Il passo di oggi ci ricorda almeno due verità fondamentali, e ne insinua piuttosto chiaramente almeno una terza. La prima verità è l’universalità dell’annuncio evangelico. Ho detto molte volte, rischiando di essere frainteso o non capito, che il dolore è ciò che più di tutto ci rende umani, la capacità di soffrire.

Le nostre sofferenze non sono una cosa da mettere a margine, a cui si deve cercare di non pensare; esse devono invece essere il centro del nostro ringraziamento a Dio: sono esse a renderci umani, a renderci fratelli di tutti gli uomini. La sofferenza, se illuminata dalla Grazia, è lo scalpello che scava in noi un cuore di carne, gradito a Dio. È la sofferenza a rendere questi lebbrosi tutti uguali: non conta più che siano giudei o samaritani, non conta per Gesù, essi sono soltanto uomini che soffrono, che sono caduti nella più grande sofferenza che poteva capitare agli uomini di quel tempo, la lebbra con la sua conseguente emarginazione.

Capire il ruolo centrale della sofferenza nell’economia della Salvezza è certamente difficile, e apre la porta a infiniti fraintendimenti ed estremizzazioni: dobbiamo essere cauti.
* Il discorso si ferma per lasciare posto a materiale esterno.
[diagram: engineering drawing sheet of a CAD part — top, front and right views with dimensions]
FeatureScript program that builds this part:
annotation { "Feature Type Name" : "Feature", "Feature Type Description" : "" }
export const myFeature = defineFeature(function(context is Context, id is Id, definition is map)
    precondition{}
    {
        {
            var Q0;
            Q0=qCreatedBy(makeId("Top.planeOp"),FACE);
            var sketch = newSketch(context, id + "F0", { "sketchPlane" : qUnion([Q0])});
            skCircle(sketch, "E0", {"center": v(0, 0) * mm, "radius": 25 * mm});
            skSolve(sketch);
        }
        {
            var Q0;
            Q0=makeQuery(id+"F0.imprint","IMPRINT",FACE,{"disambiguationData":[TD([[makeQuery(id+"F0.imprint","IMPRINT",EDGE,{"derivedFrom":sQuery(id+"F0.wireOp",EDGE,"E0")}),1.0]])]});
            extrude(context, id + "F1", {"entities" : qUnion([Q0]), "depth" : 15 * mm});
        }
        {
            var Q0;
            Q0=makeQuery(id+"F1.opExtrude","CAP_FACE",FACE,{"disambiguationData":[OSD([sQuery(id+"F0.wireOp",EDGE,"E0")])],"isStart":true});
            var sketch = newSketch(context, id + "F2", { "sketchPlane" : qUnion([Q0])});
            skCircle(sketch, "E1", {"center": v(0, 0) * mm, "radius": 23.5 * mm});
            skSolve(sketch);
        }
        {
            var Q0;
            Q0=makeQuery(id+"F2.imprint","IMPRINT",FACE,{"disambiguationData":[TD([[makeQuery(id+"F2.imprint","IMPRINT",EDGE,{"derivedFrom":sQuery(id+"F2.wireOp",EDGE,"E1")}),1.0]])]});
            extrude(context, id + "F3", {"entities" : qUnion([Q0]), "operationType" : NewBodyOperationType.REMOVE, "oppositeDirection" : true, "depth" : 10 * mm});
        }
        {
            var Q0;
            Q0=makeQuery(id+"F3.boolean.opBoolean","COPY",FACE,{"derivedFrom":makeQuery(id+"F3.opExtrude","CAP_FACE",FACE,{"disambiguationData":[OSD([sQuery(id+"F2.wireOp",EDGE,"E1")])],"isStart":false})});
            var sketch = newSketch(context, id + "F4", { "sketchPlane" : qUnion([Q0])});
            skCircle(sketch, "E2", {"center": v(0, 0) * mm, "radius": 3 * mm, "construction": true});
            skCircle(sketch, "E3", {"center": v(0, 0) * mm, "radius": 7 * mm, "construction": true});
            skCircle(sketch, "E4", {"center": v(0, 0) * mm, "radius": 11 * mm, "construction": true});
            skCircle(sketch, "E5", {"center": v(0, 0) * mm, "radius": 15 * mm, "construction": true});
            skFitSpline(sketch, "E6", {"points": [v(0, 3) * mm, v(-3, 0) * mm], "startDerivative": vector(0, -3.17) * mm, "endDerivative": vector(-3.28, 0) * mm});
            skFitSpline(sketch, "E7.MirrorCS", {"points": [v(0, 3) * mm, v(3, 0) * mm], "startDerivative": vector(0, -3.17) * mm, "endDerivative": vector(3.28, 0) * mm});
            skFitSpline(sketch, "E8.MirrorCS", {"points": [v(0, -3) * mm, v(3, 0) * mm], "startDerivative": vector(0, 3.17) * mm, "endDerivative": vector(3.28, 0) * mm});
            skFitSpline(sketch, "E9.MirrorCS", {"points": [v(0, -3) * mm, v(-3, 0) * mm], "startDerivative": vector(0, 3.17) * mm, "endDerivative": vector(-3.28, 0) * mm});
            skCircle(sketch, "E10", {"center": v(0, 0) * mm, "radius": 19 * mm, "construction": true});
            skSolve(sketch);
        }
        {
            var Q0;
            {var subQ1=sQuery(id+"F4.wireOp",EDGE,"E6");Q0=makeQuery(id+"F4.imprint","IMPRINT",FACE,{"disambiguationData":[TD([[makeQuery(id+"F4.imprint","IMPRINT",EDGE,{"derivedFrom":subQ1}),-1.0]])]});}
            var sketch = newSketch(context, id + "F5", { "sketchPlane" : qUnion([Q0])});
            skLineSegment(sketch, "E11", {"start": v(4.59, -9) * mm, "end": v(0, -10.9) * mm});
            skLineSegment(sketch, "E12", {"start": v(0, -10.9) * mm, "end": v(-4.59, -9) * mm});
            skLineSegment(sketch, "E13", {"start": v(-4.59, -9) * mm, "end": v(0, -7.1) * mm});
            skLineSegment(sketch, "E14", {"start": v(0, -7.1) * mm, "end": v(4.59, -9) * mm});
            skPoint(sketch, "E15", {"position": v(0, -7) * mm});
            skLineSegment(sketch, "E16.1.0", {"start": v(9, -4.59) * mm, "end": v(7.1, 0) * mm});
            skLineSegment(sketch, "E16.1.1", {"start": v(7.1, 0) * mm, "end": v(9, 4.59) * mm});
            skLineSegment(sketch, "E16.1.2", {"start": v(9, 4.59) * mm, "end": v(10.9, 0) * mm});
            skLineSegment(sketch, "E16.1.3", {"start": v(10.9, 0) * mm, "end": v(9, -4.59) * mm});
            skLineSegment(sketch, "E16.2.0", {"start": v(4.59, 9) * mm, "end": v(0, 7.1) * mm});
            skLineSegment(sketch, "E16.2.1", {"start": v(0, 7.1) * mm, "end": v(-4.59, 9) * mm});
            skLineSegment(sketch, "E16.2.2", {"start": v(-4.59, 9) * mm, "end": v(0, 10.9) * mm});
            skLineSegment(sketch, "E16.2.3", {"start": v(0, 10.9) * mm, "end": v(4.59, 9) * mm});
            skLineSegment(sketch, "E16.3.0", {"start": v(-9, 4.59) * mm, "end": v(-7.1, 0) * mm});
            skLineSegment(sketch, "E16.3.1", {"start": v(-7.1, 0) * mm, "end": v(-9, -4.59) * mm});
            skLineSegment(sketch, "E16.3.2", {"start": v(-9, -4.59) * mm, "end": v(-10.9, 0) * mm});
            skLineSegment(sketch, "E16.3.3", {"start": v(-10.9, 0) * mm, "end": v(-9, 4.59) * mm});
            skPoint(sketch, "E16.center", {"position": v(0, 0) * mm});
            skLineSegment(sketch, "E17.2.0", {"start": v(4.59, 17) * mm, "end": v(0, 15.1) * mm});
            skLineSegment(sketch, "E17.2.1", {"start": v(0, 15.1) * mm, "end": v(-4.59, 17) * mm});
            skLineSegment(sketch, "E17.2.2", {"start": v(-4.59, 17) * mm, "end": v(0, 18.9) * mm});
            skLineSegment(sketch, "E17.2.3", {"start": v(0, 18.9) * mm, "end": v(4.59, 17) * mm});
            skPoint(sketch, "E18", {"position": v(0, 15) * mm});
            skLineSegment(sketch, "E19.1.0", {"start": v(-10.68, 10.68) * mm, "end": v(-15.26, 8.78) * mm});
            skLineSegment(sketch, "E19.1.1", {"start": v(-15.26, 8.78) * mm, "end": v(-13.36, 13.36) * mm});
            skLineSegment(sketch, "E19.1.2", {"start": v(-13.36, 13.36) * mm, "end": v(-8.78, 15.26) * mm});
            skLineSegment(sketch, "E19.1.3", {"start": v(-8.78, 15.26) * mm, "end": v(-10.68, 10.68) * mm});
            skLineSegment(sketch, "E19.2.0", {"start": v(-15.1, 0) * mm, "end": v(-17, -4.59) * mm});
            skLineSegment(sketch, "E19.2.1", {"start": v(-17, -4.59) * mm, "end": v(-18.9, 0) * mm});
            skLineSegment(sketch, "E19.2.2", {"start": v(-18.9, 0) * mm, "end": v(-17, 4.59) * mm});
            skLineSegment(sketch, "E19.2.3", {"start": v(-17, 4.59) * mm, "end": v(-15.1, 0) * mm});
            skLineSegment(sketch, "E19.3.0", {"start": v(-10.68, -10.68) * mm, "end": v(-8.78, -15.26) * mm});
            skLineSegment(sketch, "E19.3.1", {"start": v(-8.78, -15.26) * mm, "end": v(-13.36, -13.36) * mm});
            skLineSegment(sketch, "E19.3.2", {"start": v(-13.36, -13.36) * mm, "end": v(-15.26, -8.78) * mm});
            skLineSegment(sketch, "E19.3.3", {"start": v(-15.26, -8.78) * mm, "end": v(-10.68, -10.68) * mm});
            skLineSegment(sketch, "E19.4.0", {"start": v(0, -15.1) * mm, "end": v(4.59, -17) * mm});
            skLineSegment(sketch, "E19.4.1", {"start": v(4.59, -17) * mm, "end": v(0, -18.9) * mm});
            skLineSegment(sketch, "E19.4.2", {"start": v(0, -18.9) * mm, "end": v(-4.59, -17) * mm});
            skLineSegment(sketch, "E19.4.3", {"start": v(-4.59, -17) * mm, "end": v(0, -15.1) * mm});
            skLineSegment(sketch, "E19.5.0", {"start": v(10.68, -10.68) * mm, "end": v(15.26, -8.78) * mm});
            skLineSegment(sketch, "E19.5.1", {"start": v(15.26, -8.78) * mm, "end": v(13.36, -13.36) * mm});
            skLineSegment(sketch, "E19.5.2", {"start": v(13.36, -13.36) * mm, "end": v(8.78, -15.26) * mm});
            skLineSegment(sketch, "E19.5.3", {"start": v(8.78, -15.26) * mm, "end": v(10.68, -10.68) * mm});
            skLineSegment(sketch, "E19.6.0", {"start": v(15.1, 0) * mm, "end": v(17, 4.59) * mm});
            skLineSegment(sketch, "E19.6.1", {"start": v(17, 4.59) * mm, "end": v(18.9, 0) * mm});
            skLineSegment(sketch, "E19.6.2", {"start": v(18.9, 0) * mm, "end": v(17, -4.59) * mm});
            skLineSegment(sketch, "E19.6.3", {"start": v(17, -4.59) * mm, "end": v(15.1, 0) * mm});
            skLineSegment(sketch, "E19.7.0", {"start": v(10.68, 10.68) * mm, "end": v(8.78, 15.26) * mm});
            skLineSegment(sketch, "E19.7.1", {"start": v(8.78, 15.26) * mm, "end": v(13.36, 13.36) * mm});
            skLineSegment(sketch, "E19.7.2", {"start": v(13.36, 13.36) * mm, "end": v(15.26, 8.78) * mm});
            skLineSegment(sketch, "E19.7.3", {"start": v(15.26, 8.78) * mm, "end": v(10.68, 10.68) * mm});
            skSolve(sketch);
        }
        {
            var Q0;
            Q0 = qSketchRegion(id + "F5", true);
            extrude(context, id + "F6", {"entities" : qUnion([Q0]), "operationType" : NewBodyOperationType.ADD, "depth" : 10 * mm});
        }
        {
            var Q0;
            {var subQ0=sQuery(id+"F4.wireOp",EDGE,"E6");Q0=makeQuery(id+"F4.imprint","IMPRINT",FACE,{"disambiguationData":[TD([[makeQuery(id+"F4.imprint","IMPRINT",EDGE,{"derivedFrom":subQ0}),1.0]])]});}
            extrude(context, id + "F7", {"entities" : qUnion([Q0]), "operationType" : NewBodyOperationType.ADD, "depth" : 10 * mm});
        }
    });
Questo non vuol dire che dobbiamo diventare dei masochisti innamorati del nostro dolore, ma dobbiamo leggere il dolore come uno strumento, permesso da Dio, e non come una sciagura.

Nessuna riflessione giustificherà mai un dolore inflitto, incluso a noi stessi, come se la sofferenza potesse essere uno strumento che noi possiamo usare. Ben altra cosa è riconoscere il ruolo che la nostra sofferenza ha nel condurci a Dio, che rassegnarci a una vita infelice o, peggio, a cercare da soli il dolore.

Non dobbiamo dimenticarci che, se illuminata dalla Grazia, la sofferenza può farci maturare, essa può però anche distruggerci, logorarci e imbruttirci; come magistralmente dimostra Mary Shelley in “Frankenstein”, dove il mostro diviene tale per assenza d’amore.

La seconda verità, collegata alla prima, è la forza della Fede: la disperazione di questi uomini apre il loro cuore al più commosso e sentito grido d’aiuto, alla fede che non è solo “credere” ma anche “affidarsi”. La verità insinuata, infine, è poi il superamento di ogni pregiudizio. Proprio in ragione di questa comunanza umana nel dolore, proprio in ragione della forza della fede come grido di un’umanità sofferente, non ha più senso alcun pregiudizio, alcun giudizio umano.

Un samaritano può essere meglio di un giudeo in quanto a fede, e la sua fede lo salverà comunque, anche se samaritano.

un giovane della diocesi

 

(Lc 17,11-19) Lungo il cammino verso Gerusalemme, Gesù attraversava la Samarìa e la Galilea.
Entrando in un villaggio, gli vennero incontro dieci lebbrosi, che si fermarono a distanza e dissero ad alta voce: «Gesù, maestro, abbi pietà di noi!». Appena li vide, Gesù disse loro: «Andate a presentarvi ai sacerdoti». E mentre essi andavano, furono purificati. Uno di loro, vedendosi guarito, tornò indietro lodando Dio a gran voce, e si prostrò davanti a Gesù, ai suoi piedi, per ringraziarlo. Era un Samaritano.
Ma Gesù osservò: «Non ne sono stati purificati dieci? E gli altri nove dove sono? Non si è trovato nessuno che tornasse indietro a rendere gloria a Dio, all’infuori di questo straniero?». E gli disse: «Àlzati e va’; la tua fede ti ha salvato!».